Probably keep it in a box of memorabilia along with other little treasures from trips. Notes, trinkets, photos that sort of stuff. It shouldn't feel like a lie holding on to it though. Even if you quit traveling that doesn't mean that option won't still be available to you. That's what i like to think about, that no matter where i end up, if shit hits the fan i can always pick up and start somewhere new.


----------



## dharma bum (Oct 17, 2012)

even though you aren't traveling anymore, it still has a thousand and one uses. just because you aren't using it as a skank/black bloc or whatever anymore doesn't mean it won't still come in handy. i still carry one or two in my little day pack when i'm roaming around town at all times


----------



## smellsea (Oct 17, 2012)

you're thinking about it too hard. it's a fucking snot rag.


----------



## gammagon (Oct 18, 2012)

How insensitive^


----------



## smellsea (Oct 19, 2012)

it's about as rediculous as some one paying 100s of dollars for a skrit that i pissed/perioded in for a few months straight. it's just clothes. ill never understand what the point of having sentimental value in a piece of clothing is, to the point that your wearing something you wiped up your/yourfriends blood, snot, god knows what else around you neck. being gross is one thing but i think that's just asking for attention. or 'pr points'.


----------



## smellsea (Oct 19, 2012)

whatever. give me a shitty rating, posers. you're the one with a ripped shitty/pissy/bloody/snotty/dirty rag around your neck.


----------



## smellsea (Oct 19, 2012)

if you wash it, all the miles you went are irrelevant. i never wash my panties ethir, i need every one that fucks me too know just how far i've gone.


----------



## Nomadfrom82 (Nov 18, 2012)

Haha when I got back to nola last time I always had my skank on, once I setteled down a bit n started working again I put it up in a safe place n every time I saw my boy sarcastic scott he was like wheres your skank?

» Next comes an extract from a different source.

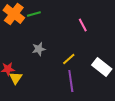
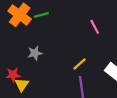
gray star: (39, 49) -> (35, 53), moved

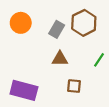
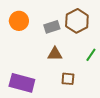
gray rectangle: (57, 29) -> (52, 27), turned 42

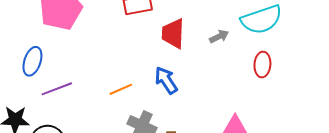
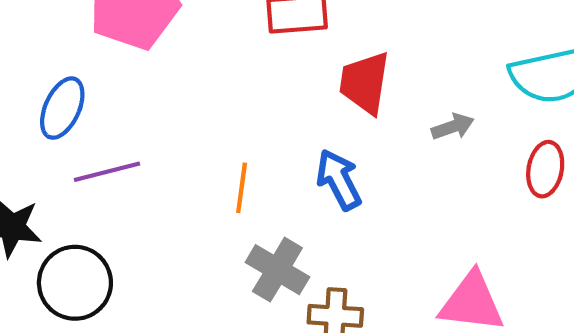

Lol mostly fuckin with me but guess what I got back around my neck? Thats right call me a scumbag all ya want but I am what I am, a lepord cant change its spots n tomorrow once again ill get some fresh grease sweat spit and whatever else comes its way onto it. Mwa hahaha


----------



## Kittwoopsiessmith (Mar 5, 2014)

Scott can be a ass but he will help anyone. As for you smellsea, you are gross. Go wash your ass and your drawers. We all get smelly and filthy but you should take care of yourself. You give us all a bad name. You think its stupid to feel sentemental about your skank but you brag about bleeding and pissing yourself. Grow up and spend some of your spange on tampons and std testing.


----------



## Johnny Lightspeed (Mar 14, 2014)

i feel stupid even bothering to say this but dude that smellsea girl was obviously joking. as for the actual point of this threadgoes yer black bandanna doesnt mean shit and its probly fallen outta yer back pocket by now and is lost forever anyway. damn im grumpy today


----------



## Erable (Apr 2, 2014)

Man, if it means something to you, keep it.
But you don't have to carry it around with you all the time if you don't feel right about it; you wouldn't keep the photo albums of your childhood with you at all times, would you?


----------